== LISTED RECORDS ==

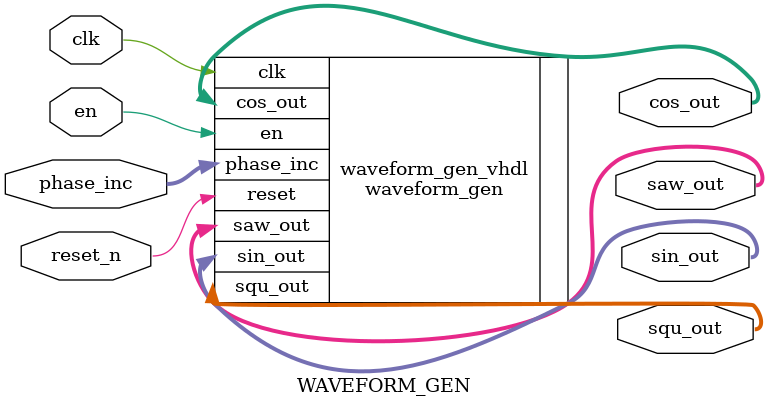
<source format=sv>
`default_nettype none
module WAVEFORM_GEN ( 
  input tri           clk,
  input tri           reset_n,
  input tri           en,
  input tri [31:0]    phase_inc,
  output logic [11:0] sin_out,
  output logic [11:0] cos_out,
  output logic [11:0] squ_out,
  output logic [11:0] saw_out
);

waveform_gen waveform_gen_vhdl (
  .clk(clk),
  .reset(reset_n),
  .en(en),
  .phase_inc(phase_inc),
  .sin_out(sin_out),
  .cos_out(cos_out),
  .squ_out(squ_out),
  .saw_out(saw_out)
);

endmodule
`default_nettype wire
</source>
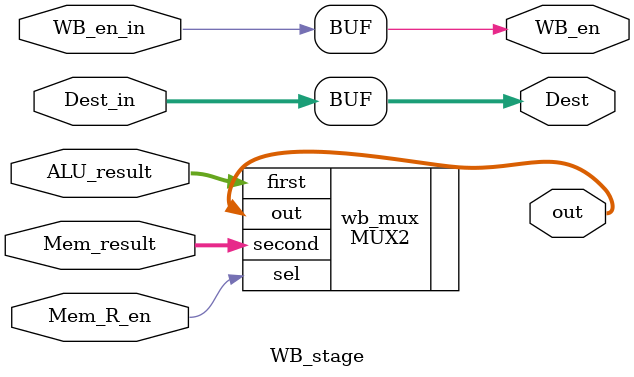
<source format=v>
module WB_stage #(parameter BIT_NUMBER = 32) (
  input [BIT_NUMBER-1:0] ALU_result, Mem_result,
  input Mem_R_en, WB_en_in,
  input [3:0] Dest_in,
  output [BIT_NUMBER-1:0] out,
  output WB_en,
  output [3:0] Dest
  );
	MUX2 #(.BIT_NUMBER(BIT_NUMBER)) wb_mux (.first(ALU_result), .second(Mem_result), .sel(Mem_R_en), .out(out));
	assign WB_en = WB_en_in;
	assign Dest = Dest_in;
endmodule

</source>
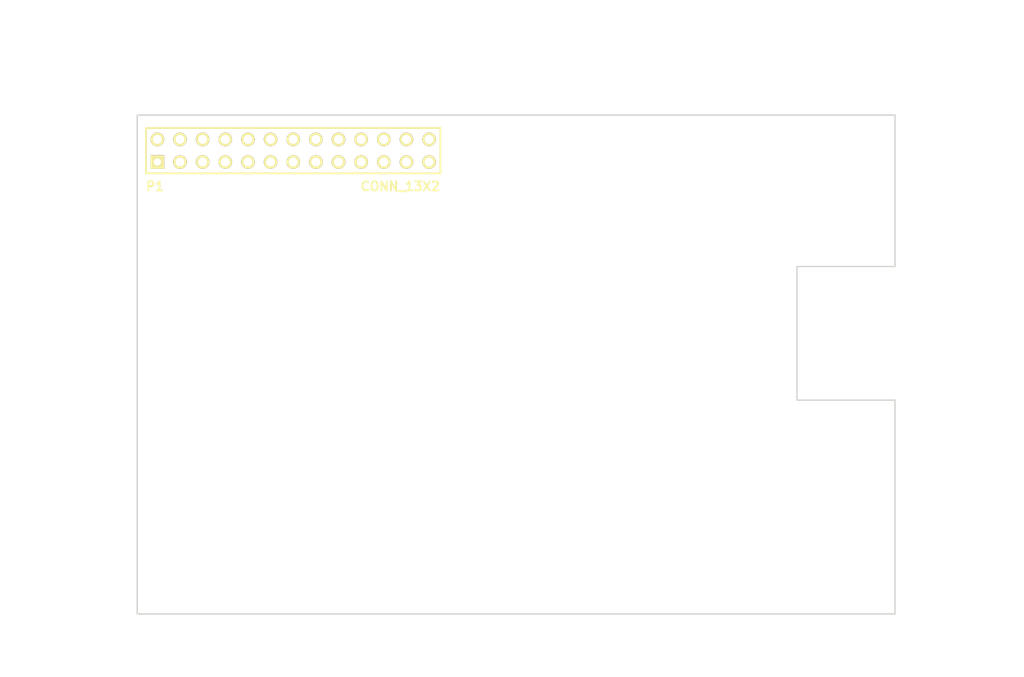
<source format=kicad_pcb>
(kicad_pcb (version 3) (host pcbnew "(2012-11-30 BZR 3829)-testing")

  (general
    (links 0)
    (no_connects 0)
    (area 127.606667 112.000001 242.964763 190.8)
    (thickness 1.6)
    (drawings 41)
    (tracks 0)
    (zones 0)
    (modules 1)
    (nets 4)
  )

  (page A3)
  (title_block
    (date "15 nov 2012")
  )

  (layers
    (15 F.Cu signal)
    (0 B.Cu signal)
    (16 B.Adhes user)
    (17 F.Adhes user)
    (18 B.Paste user)
    (19 F.Paste user)
    (20 B.SilkS user)
    (21 F.SilkS user)
    (22 B.Mask user)
    (23 F.Mask user)
    (24 Dwgs.User user)
    (25 Cmts.User user)
    (26 Eco1.User user)
    (27 Eco2.User user)
    (28 Edge.Cuts user)
  )

  (setup
    (last_trace_width 0.2)
    (trace_clearance 0.2)
    (zone_clearance 0.508)
    (zone_45_only no)
    (trace_min 0.1524)
    (segment_width 0.2)
    (edge_width 0.15)
    (via_size 0.9)
    (via_drill 0.6)
    (via_min_size 0.8)
    (via_min_drill 0.5)
    (uvia_size 0.5)
    (uvia_drill 0.1)
    (uvias_allowed no)
    (uvia_min_size 0.5)
    (uvia_min_drill 0.1)
    (pcb_text_width 0.3)
    (pcb_text_size 1 1)
    (mod_edge_width 0.15)
    (mod_text_size 1 1)
    (mod_text_width 0.15)
    (pad_size 1 1)
    (pad_drill 0.6)
    (pad_to_mask_clearance 0)
    (aux_axis_origin 143.5 181)
    (visible_elements 7FFFFFFF)
    (pcbplotparams
      (layerselection 3178497)
      (usegerberextensions true)
      (excludeedgelayer true)
      (linewidth 152400)
      (plotframeref false)
      (viasonmask false)
      (mode 1)
      (useauxorigin false)
      (hpglpennumber 1)
      (hpglpenspeed 20)
      (hpglpendiameter 15)
      (hpglpenoverlay 2)
      (psnegative false)
      (psa4output false)
      (plotreference true)
      (plotvalue true)
      (plotothertext true)
      (plotinvisibletext false)
      (padsonsilk false)
      (subtractmaskfromsilk false)
      (outputformat 1)
      (mirror false)
      (drillshape 1)
      (scaleselection 1)
      (outputdirectory ""))
  )

  (net 0 "")
  (net 1 +3.3V)
  (net 2 +5V)
  (net 3 GND)

  (net_class Default "This is the default net class."
    (clearance 0.2)
    (trace_width 0.2)
    (via_dia 0.9)
    (via_drill 0.6)
    (uvia_dia 0.5)
    (uvia_drill 0.1)
    (add_net "")
    (add_net +3.3V)
    (add_net +5V)
    (add_net GND)
  )

  (net_class Power ""
    (clearance 0.2)
    (trace_width 0.5)
    (via_dia 1)
    (via_drill 0.7)
    (uvia_dia 0.5)
    (uvia_drill 0.1)
  )

  (module pin_array_13x2 (layer F.Cu) (tedit 50A55E7A) (tstamp 50A55DA3)
    (at 161 129)
    (descr "Double rangee de contacts 2 x 12 pins")
    (tags CONN)
    (path /50A55ABA)
    (fp_text reference P1 (at -15.5 4) (layer F.SilkS)
      (effects (font (size 1.016 1.016) (thickness 0.2032)))
    )
    (fp_text value CONN_13X2 (at 12 4) (layer F.SilkS)
      (effects (font (size 1.016 1.016) (thickness 0.2032)))
    )
    (fp_line (start -16.51 2.54) (end 16.51 2.54) (layer F.SilkS) (width 0.2032))
    (fp_line (start 16.51 -2.54) (end -16.51 -2.54) (layer F.SilkS) (width 0.2032))
    (fp_line (start -16.51 -2.54) (end -16.51 2.54) (layer F.SilkS) (width 0.2032))
    (fp_line (start 16.51 2.54) (end 16.51 -2.54) (layer F.SilkS) (width 0.2032))
    (pad 1 thru_hole rect (at -15.24 1.27) (size 1.524 1.524) (drill 0.8128)
      (layers *.Cu *.Mask F.SilkS)
      (net 1 +3.3V)
    )
    (pad 2 thru_hole circle (at -15.24 -1.27) (size 1.524 1.524) (drill 1.016)
      (layers *.Cu *.Mask F.SilkS)
      (net 2 +5V)
    )
    (pad 3 thru_hole circle (at -12.7 1.27) (size 1.524 1.524) (drill 1.016)
      (layers *.Cu *.Mask F.SilkS)
    )
    (pad 4 thru_hole circle (at -12.7 -1.27) (size 1.524 1.524) (drill 1.016)
      (layers *.Cu *.Mask F.SilkS)
    )
    (pad 5 thru_hole circle (at -10.16 1.27) (size 1.524 1.524) (drill 1.016)
      (layers *.Cu *.Mask F.SilkS)
    )
    (pad 6 thru_hole circle (at -10.16 -1.27) (size 1.524 1.524) (drill 1.016)
      (layers *.Cu *.Mask F.SilkS)
      (net 3 GND)
    )
    (pad 7 thru_hole circle (at -7.62 1.27) (size 1.524 1.524) (drill 1.016)
      (layers *.Cu *.Mask F.SilkS)
    )
    (pad 8 thru_hole circle (at -7.62 -1.27) (size 1.524 1.524) (drill 1.016)
      (layers *.Cu *.Mask F.SilkS)
    )
    (pad 9 thru_hole circle (at -5.08 1.27) (size 1.524 1.524) (drill 1.016)
      (layers *.Cu *.Mask F.SilkS)
    )
    (pad 10 thru_hole circle (at -5.08 -1.27) (size 1.524 1.524) (drill 1.016)
      (layers *.Cu *.Mask F.SilkS)
    )
    (pad 11 thru_hole circle (at -2.54 1.27) (size 1.524 1.524) (drill 1.016)
      (layers *.Cu *.Mask F.SilkS)
    )
    (pad 12 thru_hole circle (at -2.54 -1.27) (size 1.524 1.524) (drill 1.016)
      (layers *.Cu *.Mask F.SilkS)
    )
    (pad 13 thru_hole circle (at 0 1.27) (size 1.524 1.524) (drill 1.016)
      (layers *.Cu *.Mask F.SilkS)
    )
    (pad 14 thru_hole circle (at 0 -1.27) (size 1.524 1.524) (drill 1.016)
      (layers *.Cu *.Mask F.SilkS)
    )
    (pad 15 thru_hole circle (at 2.54 1.27) (size 1.524 1.524) (drill 1.016)
      (layers *.Cu *.Mask F.SilkS)
    )
    (pad 16 thru_hole circle (at 2.54 -1.27) (size 1.524 1.524) (drill 1.016)
      (layers *.Cu *.Mask F.SilkS)
    )
    (pad 17 thru_hole circle (at 5.08 1.27) (size 1.524 1.524) (drill 1.016)
      (layers *.Cu *.Mask F.SilkS)
    )
    (pad 18 thru_hole circle (at 5.08 -1.27) (size 1.524 1.524) (drill 1.016)
      (layers *.Cu *.Mask F.SilkS)
    )
    (pad 19 thru_hole circle (at 7.62 1.27) (size 1.524 1.524) (drill 1.016)
      (layers *.Cu *.Mask F.SilkS)
    )
    (pad 20 thru_hole circle (at 7.62 -1.27) (size 1.524 1.524) (drill 1.016)
      (layers *.Cu *.Mask F.SilkS)
    )
    (pad 21 thru_hole circle (at 10.16 1.27) (size 1.524 1.524) (drill 1.016)
      (layers *.Cu *.Mask F.SilkS)
    )
    (pad 22 thru_hole circle (at 10.16 -1.27) (size 1.524 1.524) (drill 1.016)
      (layers *.Cu *.Mask F.SilkS)
    )
    (pad 23 thru_hole circle (at 12.7 1.27) (size 1.524 1.524) (drill 1.016)
      (layers *.Cu *.Mask F.SilkS)
    )
    (pad 24 thru_hole circle (at 12.7 -1.27) (size 1.524 1.524) (drill 1.016)
      (layers *.Cu *.Mask F.SilkS)
    )
    (pad 25 thru_hole circle (at 15.24 1.27) (size 1.524 1.524) (drill 1.016)
      (layers *.Cu *.Mask F.SilkS)
    )
    (pad 26 thru_hole circle (at 15.24 -1.27) (size 1.524 1.524) (drill 1.016)
      (layers *.Cu *.Mask F.SilkS)
    )
    (model pin_array/pins_array_13x2.wrl
      (at (xyz 0 0 0))
      (scale (xyz 1 1 1))
      (rotate (xyz 0 0 0))
    )
  )

  (gr_text "RASPBERRY-PI ADDON BOARD\nVIEW FROM TOP\nNOTE: P1 SHOULD BE FITTED ON THE REVERSE OF THE BOARD" (at 144 183.5) (layer Dwgs.User)
    (effects (font (size 2 1.7) (thickness 0.12)) (justify left))
  )
  (dimension 56 (width 0.12) (layer Dwgs.User)
    (gr_text "56.000 mm" (at 132 153 90) (layer Dwgs.User)
      (effects (font (size 1 1) (thickness 0.12)))
    )
    (feature1 (pts (xy 143.5 125) (xy 131 125)))
    (feature2 (pts (xy 143.5 181) (xy 131 181)))
    (crossbar (pts (xy 133 181) (xy 133 125)))
    (arrow1a (pts (xy 133 125) (xy 133.58642 126.126503)))
    (arrow1b (pts (xy 133 125) (xy 132.41358 126.126503)))
    (arrow2a (pts (xy 133 181) (xy 133.58642 179.873497)))
    (arrow2b (pts (xy 133 181) (xy 132.41358 179.873497)))
  )
  (dimension 85 (width 0.12) (layer Dwgs.User)
    (gr_text "85.000 mm" (at 186 113.000001) (layer Dwgs.User)
      (effects (font (size 1 1) (thickness 0.12)))
    )
    (feature1 (pts (xy 228.5 125) (xy 228.5 112.000001)))
    (feature2 (pts (xy 143.5 125) (xy 143.5 112.000001)))
    (crossbar (pts (xy 143.5 114.000001) (xy 228.5 114.000001)))
    (arrow1a (pts (xy 228.5 114.000001) (xy 227.373497 114.586421)))
    (arrow1b (pts (xy 228.5 114.000001) (xy 227.373497 113.413581)))
    (arrow2a (pts (xy 143.5 114.000001) (xy 144.626503 114.586421)))
    (arrow2b (pts (xy 143.5 114.000001) (xy 144.626503 113.413581)))
  )
  (gr_text "RCA\nREMOVE WITH\nSTD HEADERS\n!NO TH ABOVE!" (at 188.5 118) (layer Dwgs.User)
    (effects (font (size 1 1) (thickness 0.12)))
  )
  (gr_text "1/8\" JACK\nOK WITH STD\nHEADERS\n!NO TH ABOVE!" (at 207.5 118) (layer Dwgs.User)
    (effects (font (size 1 1) (thickness 0.12)))
  )
  (gr_line (start 228.5 142) (end 228.5 125) (angle 90) (layer Edge.Cuts) (width 0.15))
  (gr_line (start 217.5 142) (end 228.5 142) (angle 90) (layer Edge.Cuts) (width 0.15))
  (gr_line (start 217.5 157) (end 217.5 142) (angle 90) (layer Edge.Cuts) (width 0.15))
  (gr_line (start 228.5 157) (end 217.5 157) (angle 90) (layer Edge.Cuts) (width 0.15))
  (gr_line (start 228.5 181) (end 228.5 157) (angle 90) (layer Edge.Cuts) (width 0.15))
  (gr_text "DOUBLE USB\nCUTOUT FOR ALL\nBOARDS" (at 236.5 149) (layer Dwgs.User)
    (effects (font (size 1 1) (thickness 0.12)))
  )
  (gr_text "RJ45\nCUTOUT FOR STD\nHEADERS\n!NO TH ABOVE!" (at 236.5 170) (layer Dwgs.User)
    (effects (font (size 1 1) (thickness 0.12)))
  )
  (gr_line (start 207.5 181) (end 228.5 162) (angle 90) (layer Dwgs.User) (width 0.2))
  (gr_line (start 207.5 162) (end 228.5 181) (angle 90) (layer Dwgs.User) (width 0.2))
  (gr_line (start 207.5 162) (end 228.5 162) (angle 90) (layer Dwgs.User) (width 0.2))
  (gr_line (start 207.5 181) (end 207.5 162) (angle 90) (layer Dwgs.User) (width 0.2))
  (gr_line (start 228.5 181) (end 207.5 181) (angle 90) (layer Dwgs.User) (width 0.2))
  (gr_line (start 228.5 162) (end 228.5 181) (angle 90) (layer Dwgs.User) (width 0.2))
  (gr_line (start 217.5 157) (end 228.5 142) (angle 90) (layer Dwgs.User) (width 0.2))
  (gr_line (start 217.5 142) (end 228.5 157) (angle 90) (layer Dwgs.User) (width 0.2))
  (gr_line (start 217.5 142) (end 228.5 142) (angle 90) (layer Dwgs.User) (width 0.2))
  (gr_line (start 217.5 157) (end 217.5 142) (angle 90) (layer Dwgs.User) (width 0.2))
  (gr_line (start 228.5 157) (end 217.5 157) (angle 90) (layer Dwgs.User) (width 0.2))
  (gr_line (start 228.5 142) (end 228.5 157) (angle 90) (layer Dwgs.User) (width 0.2))
  (gr_line (start 182.5 125) (end 194.5 139) (angle 90) (layer Dwgs.User) (width 0.2))
  (gr_line (start 182.5 139) (end 194.5 125) (angle 90) (layer Dwgs.User) (width 0.2))
  (gr_line (start 194.5 139) (end 194.5 138) (angle 90) (layer Dwgs.User) (width 0.2))
  (gr_line (start 182.5 139) (end 194.5 139) (angle 90) (layer Dwgs.User) (width 0.2))
  (gr_line (start 182.5 138) (end 182.5 139) (angle 90) (layer Dwgs.User) (width 0.2))
  (gr_line (start 214.5 125) (end 200.5 138) (angle 90) (layer Dwgs.User) (width 0.2))
  (gr_line (start 200.5 125) (end 214.5 138) (angle 90) (layer Dwgs.User) (width 0.2))
  (gr_line (start 200.5 138) (end 200.5 125) (angle 90) (layer Dwgs.User) (width 0.2))
  (gr_line (start 214.5 138) (end 200.5 138) (angle 90) (layer Dwgs.User) (width 0.2))
  (gr_line (start 214.5 125) (end 214.5 138) (angle 90) (layer Dwgs.User) (width 0.2))
  (gr_line (start 200.5 125) (end 214.5 125) (angle 90) (layer Dwgs.User) (width 0.2))
  (gr_line (start 194.5 125) (end 182.5 125) (angle 90) (layer Dwgs.User) (width 0.2))
  (gr_line (start 194.5 138) (end 194.5 125) (angle 90) (layer Dwgs.User) (width 0.2))
  (gr_line (start 182.5 125) (end 182.5 138) (angle 90) (layer Dwgs.User) (width 0.2))
  (gr_line (start 228.5 125) (end 143.5 125) (angle 90) (layer Edge.Cuts) (width 0.15))
  (gr_line (start 143.5 181) (end 228.5 181) (angle 90) (layer Edge.Cuts) (width 0.15))
  (gr_line (start 143.5 125) (end 143.5 181) (angle 90) (layer Edge.Cuts) (width 0.15))



)

</source>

===

> **TO-DO ITEM**
Your answer must consist solely of the lines above between the line holding "(trace_width 0.5)" and the line holding "(fp_text reference P1", inclusive, copied exactly.

> **RESPONSE TO THE EXERCISE**
    (trace_width 0.5)
    (via_dia 1)
    (via_drill 0.7)
    (uvia_dia 0.5)
    (uvia_drill 0.1)
  )

  (module pin_array_13x2 (layer F.Cu) (tedit 50A55E7A) (tstamp 50A55DA3)
    (at 161 129)
    (descr "Double rangee de contacts 2 x 12 pins")
    (tags CONN)
    (path /50A55ABA)
    (fp_text reference P1 (at -15.5 4) (layer F.SilkS)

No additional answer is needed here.